Non senza patimento reclinai il mio misero corpo verso quelle acque reflue, che gorgogliavano satolle ed invitanti. Mi bagnai dapprima un polso, poi un gomito, scelti a caso tra le mie molte membra, e considerai che mancava poco più di mezz’ora alla chiusura. Ero felice in quegli istanti, più che altro mi ero incaponito ad esserlo: nelle mie condizioni non avrei potuto trovarmi in un posto migliore.
Immersi le caviglie, maculate di escoriazioni e graffiti, e provai un immanente sollievo. Scalpicciai educato, calcagno punta, punta calcagno, a mo’ di valzer lento, senza sciabordii e altre licenze. L’acqua fredda e profumata mi ristorava, in quel delicato ribollir, e mi misi quindi a ruotare malleolo e collo del piede, con piglio ellittico, traendone vieppiù beneficio; anzi, ormai tale era la letizia che sentivo di volermi, anzi di dovermi, genuflettere. Così feci, consegnando rotule e tendini a quelle acque benedette, che, per accogliere l’ingombrante massa, si alzarono di livello, seppur rimanendo cautamente al di sotto della soglia di guardia.
Non ero un pericolo per nessuno, insomma, se non per me stesso. Mancavano pochi minuti alla chiusura e la purificazione era lungi dall’esser esaudita. Grossolanamente inginocchiato, osai protendere le braccia in avanti e far poi scivolare i polsi verso il basso, verso lo specchio d’acqua. Le cicatrici brillarono prima di deformarsi sotto il velo dell’acqua: avevo immerso i polsi con la decisione di due sottomarini, non badando alla gravità di tale mossa. Ormai tutto ammetteva che inarcassi la schiena, e lo feci, con sincera eleganza: sembravo un felino inalberato. Qualcosa di caudato montò sulla mia collottola, lo sentivo scodinzolare, qualcosa di inetto e rantoloso. Lo scrollai quasi subito, del resto non poteva che essere planato accidentalmente e con altrettanta casualità si congedò senza manifestarsi oltre.
Bianco e nudo riflettevo i miei tratti nelle acque, che ora non ribollivano più, e cominciai, finalmente, ad attendere.
Attesi così a lungo, ben oltre l’ora di chiusura, puntellato a terra da una batteria di muscolose falangi e da tanta buona volontà.
La catarsi fu questione di pochi istanti e non mi appagò come altri avrebbero preteso. Fu come respirare senza ansiti ma non provai quella vicinanza benedetta, quel coito sublime, quel rollio di icone sante che tanti osservano nel seno della purificazione. Fu a ben vedere talmente breve e sciapa da non consentirmi di riguadagnare la postura eretta e di risplendere in dignità. Rimasi prostrato; del resto, nonostante la catarsi, non mi reputavo mondato dalle molte empietà e la mia posizione contrita seguitava ad assicurarmi clemenza. Infingarda creatura! Non che fosse facile però mantenere quella posa. I polsi cominciavano a balbettare provati dal mio peso corporeo, le reni arcuate a mo’ di cavalcavia dolevano nelle zone mediane, ginocchia e stinchi avrebbero gradite superfici più morbide. Ristoro e assoluzione erano pane solo per le mie cicatrici, che se ne rimanevano placide sotto il pelo dell’acqua.
D’un tratto fiotti di acqua bollente precipitano dall’alto, ripetuti e mortiferi, in una canea di sbuffi e di vapori, io cerco di sottrarre nuca e schiena ma quella colata lavica mi dardeggia tutti i pori, fortuna che sono stato appena purificato, forse è per questo che non provo dolore.

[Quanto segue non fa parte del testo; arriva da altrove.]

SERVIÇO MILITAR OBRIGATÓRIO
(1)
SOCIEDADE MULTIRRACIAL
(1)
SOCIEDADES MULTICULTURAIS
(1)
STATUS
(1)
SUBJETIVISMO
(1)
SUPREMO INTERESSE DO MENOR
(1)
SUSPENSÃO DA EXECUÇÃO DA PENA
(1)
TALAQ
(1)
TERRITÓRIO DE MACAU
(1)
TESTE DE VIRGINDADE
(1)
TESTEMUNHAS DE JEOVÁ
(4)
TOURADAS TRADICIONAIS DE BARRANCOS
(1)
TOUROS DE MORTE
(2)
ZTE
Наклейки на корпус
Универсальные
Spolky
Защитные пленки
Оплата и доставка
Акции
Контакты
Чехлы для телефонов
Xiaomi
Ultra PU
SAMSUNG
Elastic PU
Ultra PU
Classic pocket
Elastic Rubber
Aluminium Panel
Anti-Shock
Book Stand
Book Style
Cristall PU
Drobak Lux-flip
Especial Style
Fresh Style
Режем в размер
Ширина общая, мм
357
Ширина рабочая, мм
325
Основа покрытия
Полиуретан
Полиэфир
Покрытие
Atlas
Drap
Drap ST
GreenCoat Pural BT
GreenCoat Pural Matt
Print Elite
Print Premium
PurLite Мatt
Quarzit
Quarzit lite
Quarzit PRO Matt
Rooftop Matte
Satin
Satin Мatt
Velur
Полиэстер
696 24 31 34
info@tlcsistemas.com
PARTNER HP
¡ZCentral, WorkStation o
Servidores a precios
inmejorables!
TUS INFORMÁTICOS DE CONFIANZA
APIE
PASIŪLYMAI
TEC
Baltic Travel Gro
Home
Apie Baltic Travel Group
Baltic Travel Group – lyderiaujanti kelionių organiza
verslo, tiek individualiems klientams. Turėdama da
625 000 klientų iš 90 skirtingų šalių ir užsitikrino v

Mi distesi in tutta la mia lunghezza immergendomi appena sotto il livello dell’acqua e non accorgendomi che fumigavo un po’ da tutto il corpo. Insomma, avrei dovuto berciare e contorcermi, ma nulla di tutto questo accadde: stavo bene, immerso in quel liquido cristallino.
Senza alcun preavviso, le acque si rimisero a borbottare. Capii che dovevo sbrigarmi, presi quindi la spugna già mizza di olio per la doccia e mi misi a ispezionare e lavare ogni parte del mio corpo, grattando e cospargendomi di fragranze profumate. Poi passai al capo, che massaggiai con forza e benevolenza. Insomma, in pochi attimi avevo concluso quella bovina abluzione.
Mi alzai, indossai l’accappatoio e uscii dalla vasca facendomi largo tra i vapori del bagno.